◆ Daftar Tugas
**a.** Nilailah kesesuaian setiap pernyataan berikut dengan artikel tentang pengaruh China dan AS di Thailand, lalu jawab ya atau tidak beserta kutipan persis dari artikel yang menjadi penentunya: (i) kepala CIA baru-baru ini mengunjungi Bangkok; (ii) menurut Zawacki, selama dua puluh tahun Thailand condong ke AS dan menjauh dari China; (iii) leluhur China yang dirayakan banyak warga Thailand sudah ada lebih dari 700 tahun yang lalu.
**b.** Teruskan artikel tentang pengaruh China dan AS di Thailand, dimulai setelah kalimat terakhirnya.

Penulis
Intisari - Online.com - Tidak dipungkiri sepanjang Sungai Mekong, pengaruh China sudah tampak menjamur.
Bangunan-bangunan tinggi dan mewah China menyebar di sisi perbatasan sepi utara Laos, menunjukkan harapan dan ketakutan mengenai pengaruh Beijing dan niat mereka di Thailand.
Namun, tidak akan ada pengaruh China tanpa Amerika Serikat (AS) yang ikut campur juga di dalamnya.
Melansir Asia Times, Central Intelligence Agency (CIA) melalui kepalanya baru-baru ini mengunjungi Bangkok di tengah gencaran tawaran militer AS khusus kepada Thailand.
Kunjungan ini bisa saja membuat Thailand kembali kepada AS dan menjauh dari China di masa depan.
Namun permusuhan mereka kian memanas.
"Thailand telah condong ke China dan jauh dari AS selama dua puluh tahun," ujar Benjamin Zawacki, penulis Amerika di Bangkok yang menulis Thailand: Shifting Ground Between the US and a Rising China.
"Dalam urusan militer, hubungan dengan AS sudah pasti lebih dalam tapi jaraknya menutup dengan pelan," ujar Zawacki dilansir dari Asia Times.
Banyak warga Thailand merayakan leluhur China yang sudah ada lebih dari 700 tahun yang lalu, kontras dengan hukuman dan pembantaian yang mereka alami di Thailand selama pembersihan komunis yang dipimpin oleh AS pada pertengahan abad ke-20.

◆ Data yang Diberikan

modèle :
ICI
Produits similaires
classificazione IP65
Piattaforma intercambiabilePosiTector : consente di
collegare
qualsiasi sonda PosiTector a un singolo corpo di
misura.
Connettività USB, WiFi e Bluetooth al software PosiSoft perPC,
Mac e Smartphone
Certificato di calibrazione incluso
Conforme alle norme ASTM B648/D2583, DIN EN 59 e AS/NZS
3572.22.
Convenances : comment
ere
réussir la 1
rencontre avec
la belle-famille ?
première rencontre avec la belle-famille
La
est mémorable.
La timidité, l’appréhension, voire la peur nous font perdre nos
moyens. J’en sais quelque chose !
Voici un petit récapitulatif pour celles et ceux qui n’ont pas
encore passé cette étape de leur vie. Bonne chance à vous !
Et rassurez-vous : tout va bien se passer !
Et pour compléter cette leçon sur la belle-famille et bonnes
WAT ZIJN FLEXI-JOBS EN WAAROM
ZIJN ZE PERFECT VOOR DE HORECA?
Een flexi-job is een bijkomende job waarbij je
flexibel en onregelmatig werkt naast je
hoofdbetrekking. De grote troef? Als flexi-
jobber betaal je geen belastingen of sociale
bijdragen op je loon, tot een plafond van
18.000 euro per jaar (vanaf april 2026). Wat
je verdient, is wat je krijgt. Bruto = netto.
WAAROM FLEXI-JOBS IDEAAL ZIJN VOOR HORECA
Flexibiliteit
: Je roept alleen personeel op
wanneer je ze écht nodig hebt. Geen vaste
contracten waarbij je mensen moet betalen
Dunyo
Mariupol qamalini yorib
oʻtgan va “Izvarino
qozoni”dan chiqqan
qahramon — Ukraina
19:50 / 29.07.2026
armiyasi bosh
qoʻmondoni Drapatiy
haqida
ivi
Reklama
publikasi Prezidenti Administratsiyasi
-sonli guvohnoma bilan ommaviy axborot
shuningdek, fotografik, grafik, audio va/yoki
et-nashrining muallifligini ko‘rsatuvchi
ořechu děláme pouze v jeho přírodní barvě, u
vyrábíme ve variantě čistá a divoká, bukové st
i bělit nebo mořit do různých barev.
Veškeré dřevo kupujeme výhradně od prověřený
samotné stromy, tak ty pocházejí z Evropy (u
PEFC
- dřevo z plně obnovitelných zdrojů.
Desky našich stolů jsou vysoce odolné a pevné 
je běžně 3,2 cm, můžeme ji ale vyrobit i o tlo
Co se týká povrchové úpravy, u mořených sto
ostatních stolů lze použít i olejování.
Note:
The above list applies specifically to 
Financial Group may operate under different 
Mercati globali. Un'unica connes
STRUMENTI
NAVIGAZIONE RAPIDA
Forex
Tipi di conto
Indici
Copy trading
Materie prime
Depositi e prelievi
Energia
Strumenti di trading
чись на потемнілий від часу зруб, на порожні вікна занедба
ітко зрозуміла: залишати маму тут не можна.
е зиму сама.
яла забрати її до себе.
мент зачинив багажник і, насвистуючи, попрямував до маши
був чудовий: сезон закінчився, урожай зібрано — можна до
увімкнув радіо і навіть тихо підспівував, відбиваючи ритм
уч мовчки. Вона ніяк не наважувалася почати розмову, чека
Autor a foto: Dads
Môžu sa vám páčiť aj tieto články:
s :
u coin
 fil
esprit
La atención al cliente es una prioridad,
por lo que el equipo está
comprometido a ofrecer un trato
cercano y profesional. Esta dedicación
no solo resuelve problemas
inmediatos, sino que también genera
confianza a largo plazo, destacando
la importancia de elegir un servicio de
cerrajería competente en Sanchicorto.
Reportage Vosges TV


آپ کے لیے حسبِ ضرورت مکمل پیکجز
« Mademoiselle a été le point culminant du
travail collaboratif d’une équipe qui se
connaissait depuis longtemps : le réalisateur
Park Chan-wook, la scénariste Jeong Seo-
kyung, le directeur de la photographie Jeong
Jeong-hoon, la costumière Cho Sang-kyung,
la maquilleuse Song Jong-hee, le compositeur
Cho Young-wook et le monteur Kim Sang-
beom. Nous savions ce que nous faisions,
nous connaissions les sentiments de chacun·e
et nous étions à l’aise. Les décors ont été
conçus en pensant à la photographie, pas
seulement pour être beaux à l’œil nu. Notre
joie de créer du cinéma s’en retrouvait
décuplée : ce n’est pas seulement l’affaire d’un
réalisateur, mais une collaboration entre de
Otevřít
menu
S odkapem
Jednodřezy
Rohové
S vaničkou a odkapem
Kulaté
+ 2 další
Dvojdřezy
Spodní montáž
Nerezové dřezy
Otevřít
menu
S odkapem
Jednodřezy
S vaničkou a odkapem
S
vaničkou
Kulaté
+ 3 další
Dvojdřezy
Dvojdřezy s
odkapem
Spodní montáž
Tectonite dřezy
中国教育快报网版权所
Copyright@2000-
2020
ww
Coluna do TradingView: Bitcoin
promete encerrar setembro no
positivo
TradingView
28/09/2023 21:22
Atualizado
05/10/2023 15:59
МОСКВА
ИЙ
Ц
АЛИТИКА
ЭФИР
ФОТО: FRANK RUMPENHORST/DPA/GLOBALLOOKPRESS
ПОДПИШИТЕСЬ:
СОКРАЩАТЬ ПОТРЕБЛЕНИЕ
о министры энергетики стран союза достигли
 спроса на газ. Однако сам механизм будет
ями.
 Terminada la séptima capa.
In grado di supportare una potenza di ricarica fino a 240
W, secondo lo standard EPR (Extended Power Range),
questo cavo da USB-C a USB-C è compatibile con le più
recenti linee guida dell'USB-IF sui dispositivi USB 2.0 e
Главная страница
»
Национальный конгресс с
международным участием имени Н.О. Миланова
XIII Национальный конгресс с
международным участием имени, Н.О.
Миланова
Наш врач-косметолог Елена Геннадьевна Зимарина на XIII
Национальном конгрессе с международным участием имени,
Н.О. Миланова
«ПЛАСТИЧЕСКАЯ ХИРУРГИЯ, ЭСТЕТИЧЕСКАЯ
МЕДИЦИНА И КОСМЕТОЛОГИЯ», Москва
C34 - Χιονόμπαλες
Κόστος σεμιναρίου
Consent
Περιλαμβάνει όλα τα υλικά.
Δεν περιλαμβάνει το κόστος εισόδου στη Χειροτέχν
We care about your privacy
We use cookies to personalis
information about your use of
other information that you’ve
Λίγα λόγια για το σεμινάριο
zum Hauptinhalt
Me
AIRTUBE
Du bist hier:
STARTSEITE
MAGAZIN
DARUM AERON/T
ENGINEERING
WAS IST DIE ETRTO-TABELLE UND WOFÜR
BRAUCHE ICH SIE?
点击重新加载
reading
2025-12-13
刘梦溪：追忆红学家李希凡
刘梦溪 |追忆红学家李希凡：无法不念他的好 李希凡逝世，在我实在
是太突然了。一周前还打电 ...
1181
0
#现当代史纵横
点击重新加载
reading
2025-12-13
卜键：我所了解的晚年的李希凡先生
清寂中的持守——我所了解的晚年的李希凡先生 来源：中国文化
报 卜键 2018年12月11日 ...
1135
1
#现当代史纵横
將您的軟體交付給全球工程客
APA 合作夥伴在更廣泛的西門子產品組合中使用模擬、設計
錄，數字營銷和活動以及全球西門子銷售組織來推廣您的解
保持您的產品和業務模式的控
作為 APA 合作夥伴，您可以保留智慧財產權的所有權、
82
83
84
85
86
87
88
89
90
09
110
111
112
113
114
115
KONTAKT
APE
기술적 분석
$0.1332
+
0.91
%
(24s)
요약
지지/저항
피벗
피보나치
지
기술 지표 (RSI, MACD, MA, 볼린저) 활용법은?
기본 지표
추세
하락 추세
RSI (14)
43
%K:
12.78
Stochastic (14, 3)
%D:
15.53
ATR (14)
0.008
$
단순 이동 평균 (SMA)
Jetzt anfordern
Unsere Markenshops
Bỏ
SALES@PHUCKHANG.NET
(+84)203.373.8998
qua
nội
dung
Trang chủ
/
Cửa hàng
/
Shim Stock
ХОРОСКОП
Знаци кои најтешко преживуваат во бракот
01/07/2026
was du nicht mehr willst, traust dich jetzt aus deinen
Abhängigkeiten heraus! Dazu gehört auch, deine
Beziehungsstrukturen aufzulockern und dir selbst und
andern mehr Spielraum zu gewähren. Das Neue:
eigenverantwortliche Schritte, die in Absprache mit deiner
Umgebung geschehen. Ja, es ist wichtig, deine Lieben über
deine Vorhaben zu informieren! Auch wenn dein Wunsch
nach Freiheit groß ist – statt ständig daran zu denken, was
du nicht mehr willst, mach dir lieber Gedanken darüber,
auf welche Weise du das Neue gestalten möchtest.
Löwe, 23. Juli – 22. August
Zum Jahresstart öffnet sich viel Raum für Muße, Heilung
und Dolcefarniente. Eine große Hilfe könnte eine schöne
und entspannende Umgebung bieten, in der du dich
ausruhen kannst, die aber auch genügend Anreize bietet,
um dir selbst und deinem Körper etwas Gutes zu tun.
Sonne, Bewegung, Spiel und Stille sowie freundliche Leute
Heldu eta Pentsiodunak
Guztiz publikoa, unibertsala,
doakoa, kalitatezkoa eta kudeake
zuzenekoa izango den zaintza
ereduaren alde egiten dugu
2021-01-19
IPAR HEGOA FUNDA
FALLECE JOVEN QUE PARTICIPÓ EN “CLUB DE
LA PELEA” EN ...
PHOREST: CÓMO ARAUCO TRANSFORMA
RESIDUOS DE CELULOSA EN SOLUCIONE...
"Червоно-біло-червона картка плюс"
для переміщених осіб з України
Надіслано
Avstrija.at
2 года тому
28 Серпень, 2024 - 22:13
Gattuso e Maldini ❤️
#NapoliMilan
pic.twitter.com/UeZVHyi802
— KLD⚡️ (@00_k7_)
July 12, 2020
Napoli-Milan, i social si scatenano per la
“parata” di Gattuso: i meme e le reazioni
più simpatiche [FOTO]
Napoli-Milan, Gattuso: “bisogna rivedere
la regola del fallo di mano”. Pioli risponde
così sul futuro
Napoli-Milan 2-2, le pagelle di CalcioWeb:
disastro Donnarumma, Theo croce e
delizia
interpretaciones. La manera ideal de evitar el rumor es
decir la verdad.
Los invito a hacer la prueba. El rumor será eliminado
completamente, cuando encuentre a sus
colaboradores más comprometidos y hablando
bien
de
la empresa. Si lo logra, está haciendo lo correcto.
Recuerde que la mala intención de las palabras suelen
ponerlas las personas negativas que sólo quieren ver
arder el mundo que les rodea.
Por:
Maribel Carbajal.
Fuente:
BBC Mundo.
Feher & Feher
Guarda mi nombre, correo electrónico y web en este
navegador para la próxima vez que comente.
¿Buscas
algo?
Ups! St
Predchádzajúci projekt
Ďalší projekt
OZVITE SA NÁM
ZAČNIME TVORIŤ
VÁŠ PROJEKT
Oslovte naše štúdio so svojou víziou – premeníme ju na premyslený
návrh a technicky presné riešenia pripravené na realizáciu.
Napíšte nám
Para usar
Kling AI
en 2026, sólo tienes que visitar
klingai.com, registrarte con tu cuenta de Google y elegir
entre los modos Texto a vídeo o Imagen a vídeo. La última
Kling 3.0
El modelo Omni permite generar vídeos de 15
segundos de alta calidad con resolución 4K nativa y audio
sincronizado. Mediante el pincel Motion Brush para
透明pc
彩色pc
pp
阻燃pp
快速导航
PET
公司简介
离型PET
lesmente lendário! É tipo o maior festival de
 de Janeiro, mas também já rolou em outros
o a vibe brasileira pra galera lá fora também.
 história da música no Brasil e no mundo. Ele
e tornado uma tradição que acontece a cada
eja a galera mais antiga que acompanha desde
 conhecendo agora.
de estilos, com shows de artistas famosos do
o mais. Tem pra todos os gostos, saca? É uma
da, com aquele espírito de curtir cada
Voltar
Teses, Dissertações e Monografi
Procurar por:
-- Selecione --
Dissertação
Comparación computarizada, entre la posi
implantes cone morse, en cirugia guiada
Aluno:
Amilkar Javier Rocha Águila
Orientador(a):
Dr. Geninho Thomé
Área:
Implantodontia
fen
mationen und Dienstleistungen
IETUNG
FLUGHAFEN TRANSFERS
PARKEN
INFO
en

◆ Jawaban Setiap Tugas
**a.**
(i) Ya. "Central Intelligence Agency (CIA) melalui kepalanya baru-baru ini mengunjungi Bangkok"
(ii) Tidak. "Thailand telah condong ke China dan jauh dari AS selama dua puluh tahun"
(iii) Ya. "leluhur China yang sudah ada lebih dari 700 tahun yang lalu"

**b.**
Sekolah-sekolah China, koran-koran dan fasilitas lain di Thailand dipaksa ditutup selama bertahun-rahun rasisme dan perlawanan politik, di tengah tuduhan ketidaksetiaan dan pemberontakan.
"Leluhur memainkan peran penting membawa dua negara menjadi makin dekat, dengan lebih banyak migran China pindah ke Thailand daripada negara-negara lain di Asia Tenggara," ujar presiden Dewan Hubungan Budaya Thailand-China, Pinit Jarusombat, mantan wakil perdana menteri.
Thailand diincar China sebagian karena cepatnya modernisasi negara Asia Tenggara yang disebabkan akses dekat Bangkok ke Teluk Thailand, yang menbuka jalan menuju Laut China Selatan.
Beijing dan Washington telah secara berbahaya memiliki pandangan berlawanan mengenai perbatasan teritorial Laut China Selatan, rute kapal, akses militer dan eksploitasi sumber daya alam.
Angkatan Laut AS memulai melatih Angkatan Laut Kerajaan Thailand dalam medan perang anti-kapal selam di tahun 2019, walaupun angkatan laut ingin membeli tiga kapal selam buatan China kelas Yuan S26T, senilai USD 400 juta masing-masingnya.
"Konflik bersenjara apapun di wilayah yang terkena dampak atau terlibat langsung dengan AS dan China akan mengubah kekuatan mana yang menduduki kelas tinggi maritim. Dinamika mengenai kapal selam adalah persaingan belaka," ujar Zawacki.
"Sejak kami sudah ada kapal selam pertama (yang disetujui), kapal selam kedua dan ketiga akan mengikutinya, tapi akan dilihat sebagai kapan," ujar Laksamana Muda Angkatan Laut Thailand Somprasong Nilsamai pada 6 Januari lalu.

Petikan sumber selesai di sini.